/---
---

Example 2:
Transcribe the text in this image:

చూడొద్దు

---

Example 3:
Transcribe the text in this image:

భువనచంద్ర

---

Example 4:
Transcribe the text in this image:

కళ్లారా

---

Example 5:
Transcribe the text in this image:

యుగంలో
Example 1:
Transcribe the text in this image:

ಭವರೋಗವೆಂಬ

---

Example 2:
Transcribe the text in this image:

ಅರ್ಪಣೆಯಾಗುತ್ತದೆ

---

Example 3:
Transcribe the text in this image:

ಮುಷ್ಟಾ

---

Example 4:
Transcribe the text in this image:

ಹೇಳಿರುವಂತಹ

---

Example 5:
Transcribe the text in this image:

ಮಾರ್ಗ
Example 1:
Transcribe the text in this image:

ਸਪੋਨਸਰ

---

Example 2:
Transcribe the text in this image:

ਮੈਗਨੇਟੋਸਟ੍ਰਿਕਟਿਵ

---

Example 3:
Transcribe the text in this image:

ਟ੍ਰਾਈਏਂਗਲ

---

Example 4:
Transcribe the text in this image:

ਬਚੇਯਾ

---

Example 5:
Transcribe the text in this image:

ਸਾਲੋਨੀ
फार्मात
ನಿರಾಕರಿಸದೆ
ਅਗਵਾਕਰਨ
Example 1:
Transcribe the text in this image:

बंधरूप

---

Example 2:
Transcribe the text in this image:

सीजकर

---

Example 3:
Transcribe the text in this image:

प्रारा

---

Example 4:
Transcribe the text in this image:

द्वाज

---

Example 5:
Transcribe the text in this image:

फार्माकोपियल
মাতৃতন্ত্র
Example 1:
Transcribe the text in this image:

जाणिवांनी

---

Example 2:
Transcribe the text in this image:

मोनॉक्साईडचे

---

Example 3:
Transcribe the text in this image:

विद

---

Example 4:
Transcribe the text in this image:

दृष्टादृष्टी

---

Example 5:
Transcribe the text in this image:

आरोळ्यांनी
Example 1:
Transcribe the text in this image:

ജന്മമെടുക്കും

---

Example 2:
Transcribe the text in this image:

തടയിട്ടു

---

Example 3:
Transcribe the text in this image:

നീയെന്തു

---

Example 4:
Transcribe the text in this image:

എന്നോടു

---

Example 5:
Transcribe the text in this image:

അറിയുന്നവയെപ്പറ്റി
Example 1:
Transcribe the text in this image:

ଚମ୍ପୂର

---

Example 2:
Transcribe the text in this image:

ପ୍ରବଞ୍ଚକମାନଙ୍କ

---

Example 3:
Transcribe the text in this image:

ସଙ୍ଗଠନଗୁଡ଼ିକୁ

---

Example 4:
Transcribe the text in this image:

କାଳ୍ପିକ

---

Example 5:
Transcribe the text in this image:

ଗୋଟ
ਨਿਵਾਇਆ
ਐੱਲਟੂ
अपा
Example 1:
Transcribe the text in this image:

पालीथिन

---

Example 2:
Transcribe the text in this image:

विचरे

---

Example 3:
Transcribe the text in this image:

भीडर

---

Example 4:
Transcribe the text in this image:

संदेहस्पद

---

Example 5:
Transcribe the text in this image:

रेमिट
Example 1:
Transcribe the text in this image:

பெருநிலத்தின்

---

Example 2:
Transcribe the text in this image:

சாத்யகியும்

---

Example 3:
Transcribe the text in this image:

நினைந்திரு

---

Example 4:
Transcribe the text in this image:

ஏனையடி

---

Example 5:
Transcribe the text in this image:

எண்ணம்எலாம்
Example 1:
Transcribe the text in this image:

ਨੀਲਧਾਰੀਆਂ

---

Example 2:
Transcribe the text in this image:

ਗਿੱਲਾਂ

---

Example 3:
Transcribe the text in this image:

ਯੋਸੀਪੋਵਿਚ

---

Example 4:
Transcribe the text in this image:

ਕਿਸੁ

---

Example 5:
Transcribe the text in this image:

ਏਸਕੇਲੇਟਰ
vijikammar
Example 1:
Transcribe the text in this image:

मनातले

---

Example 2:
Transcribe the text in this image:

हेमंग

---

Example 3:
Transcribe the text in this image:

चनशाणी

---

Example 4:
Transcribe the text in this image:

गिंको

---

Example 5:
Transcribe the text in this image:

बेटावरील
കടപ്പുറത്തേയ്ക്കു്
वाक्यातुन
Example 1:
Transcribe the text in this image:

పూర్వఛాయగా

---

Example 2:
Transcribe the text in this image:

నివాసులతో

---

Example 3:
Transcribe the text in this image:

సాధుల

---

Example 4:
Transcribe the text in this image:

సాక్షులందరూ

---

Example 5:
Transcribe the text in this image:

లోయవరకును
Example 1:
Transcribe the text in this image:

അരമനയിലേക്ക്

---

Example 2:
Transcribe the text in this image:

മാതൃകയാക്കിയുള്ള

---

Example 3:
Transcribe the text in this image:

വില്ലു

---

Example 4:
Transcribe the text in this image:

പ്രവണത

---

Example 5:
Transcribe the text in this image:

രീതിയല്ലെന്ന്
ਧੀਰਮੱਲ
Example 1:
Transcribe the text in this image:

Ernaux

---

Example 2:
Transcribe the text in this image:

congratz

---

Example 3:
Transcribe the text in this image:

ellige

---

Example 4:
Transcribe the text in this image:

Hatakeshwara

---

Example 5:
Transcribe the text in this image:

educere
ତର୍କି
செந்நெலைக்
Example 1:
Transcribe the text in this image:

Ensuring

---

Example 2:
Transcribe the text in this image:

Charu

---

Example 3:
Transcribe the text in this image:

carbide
\---
• **TASK OBJECTIVE**
Set the data above down again in full, exactly as it reads.

• **EXPECTED ANSWER**
---

Example 2:
Transcribe the text in this image:

చూడొద్దు

---

Example 3:
Transcribe the text in this image:

భువనచంద్ర

---

Example 4:
Transcribe the text in this image:

కళ్లారా

---

Example 5:
Transcribe the text in this image:

యుగంలో
Example 1:
Transcribe the text in this image:

ಭವರೋಗವೆಂಬ

---

Example 2:
Transcribe the text in this image:

ಅರ್ಪಣೆಯಾಗುತ್ತದೆ

---

Example 3:
Transcribe the text in this image:

ಮುಷ್ಟಾ

---

Example 4:
Transcribe the text in this image:

ಹೇಳಿರುವಂತಹ

---

Example 5:
Transcribe the text in this image:

ಮಾರ್ಗ
Example 1:
Transcribe the text in this image:

ਸਪੋਨਸਰ

---

Example 2:
Transcribe the text in this image:

ਮੈਗਨੇਟੋਸਟ੍ਰਿਕਟਿਵ

---

Example 3:
Transcribe the text in this image:

ਟ੍ਰਾਈਏਂਗਲ

---

Example 4:
Transcribe the text in this image:

ਬਚੇਯਾ

---

Example 5:
Transcribe the text in this image:

ਸਾਲੋਨੀ
फार्मात
ನಿರಾಕರಿಸದೆ
ਅਗਵਾਕਰਨ
Example 1:
Transcribe the text in this image:

बंधरूप

---

Example 2:
Transcribe the text in this image:

सीजकर

---

Example 3:
Transcribe the text in this image:

प्रारा

---

Example 4:
Transcribe the text in this image:

द्वाज

---

Example 5:
Transcribe the text in this image:

फार्माकोपियल
মাতৃতন্ত্র
Example 1:
Transcribe the text in this image:

जाणिवांनी

---

Example 2:
Transcribe the text in this image:

मोनॉक्साईडचे

---

Example 3:
Transcribe the text in this image:

विद

---

Example 4:
Transcribe the text in this image:

दृष्टादृष्टी

---

Example 5:
Transcribe the text in this image:

आरोळ्यांनी
Example 1:
Transcribe the text in this image:

ജന്മമെടുക്കും

---

Example 2:
Transcribe the text in this image:

തടയിട്ടു

---

Example 3:
Transcribe the text in this image:

നീയെന്തു

---

Example 4:
Transcribe the text in this image:

എന്നോടു

---

Example 5:
Transcribe the text in this image:

അറിയുന്നവയെപ്പറ്റി
Example 1:
Transcribe the text in this image:

ଚମ୍ପୂର

---

Example 2:
Transcribe the text in this image:

ପ୍ରବଞ୍ଚକମାନଙ୍କ

---

Example 3:
Transcribe the text in this image:

ସଙ୍ଗଠନଗୁଡ଼ିକୁ

---

Example 4:
Transcribe the text in this image:

କାଳ୍ପିକ

---

Example 5:
Transcribe the text in this image:

ଗୋଟ
ਨਿਵਾਇਆ
ਐੱਲਟੂ
अपा
Example 1:
Transcribe the text in this image:

पालीथिन

---

Example 2:
Transcribe the text in this image:

विचरे

---

Example 3:
Transcribe the text in this image:

भीडर

---

Example 4:
Transcribe the text in this image:

संदेहस्पद

---

Example 5:
Transcribe the text in this image:

रेमिट
Example 1:
Transcribe the text in this image:

பெருநிலத்தின்

---

Example 2:
Transcribe the text in this image:

சாத்யகியும்

---

Example 3:
Transcribe the text in this image:

நினைந்திரு

---

Example 4:
Transcribe the text in this image:

ஏனையடி

---

Example 5:
Transcribe the text in this image:

எண்ணம்எலாம்
Example 1:
Transcribe the text in this image:

ਨੀਲਧਾਰੀਆਂ

---

Example 2:
Transcribe the text in this image:

ਗਿੱਲਾਂ

---

Example 3:
Transcribe the text in this image:

ਯੋਸੀਪੋਵਿਚ

---

Example 4:
Transcribe the text in this image:

ਕਿਸੁ

---

Example 5:
Transcribe the text in this image:

ਏਸਕੇਲੇਟਰ
vijikammar
Example 1:
Transcribe the text in this image:

मनातले

---

Example 2:
Transcribe the text in this image:

हेमंग

---

Example 3:
Transcribe the text in this image:

चनशाणी

---

Example 4:
Transcribe the text in this image:

गिंको

---

Example 5:
Transcribe the text in this image:

बेटावरील
കടപ്പുറത്തേയ്ക്കു്
वाक्यातुन
Example 1:
Transcribe the text in this image:

పూర్వఛాయగా

---

Example 2:
Transcribe the text in this image:

నివాసులతో

---

Example 3:
Transcribe the text in this image:

సాధుల

---

Example 4:
Transcribe the text in this image:

సాక్షులందరూ

---

Example 5:
Transcribe the text in this image:

లోయవరకును
Example 1:
Transcribe the text in this image:

അരമനയിലേക്ക്

---

Example 2:
Transcribe the text in this image:

മാതൃകയാക്കിയുള്ള

---

Example 3:
Transcribe the text in this image:

വില്ലു

---

Example 4:
Transcribe the text in this image:

പ്രവണത

---

Example 5:
Transcribe the text in this image:

രീതിയല്ലെന്ന്
ਧੀਰਮੱਲ
Example 1:
Transcribe the text in this image:

Ernaux

---

Example 2:
Transcribe the text in this image:

congratz

---

Example 3:
Transcribe the text in this image:

ellige

---

Example 4:
Transcribe the text in this image:

Hatakeshwara

---

Example 5:
Transcribe the text in this image:

educere
ତର୍କି
செந்நெலைக்
Example 1:
Transcribe the text in this image:

Ensuring

---

Example 2:
Transcribe the text in this image:

Charu

---

Example 3:
Transcribe the text in this image:

carbide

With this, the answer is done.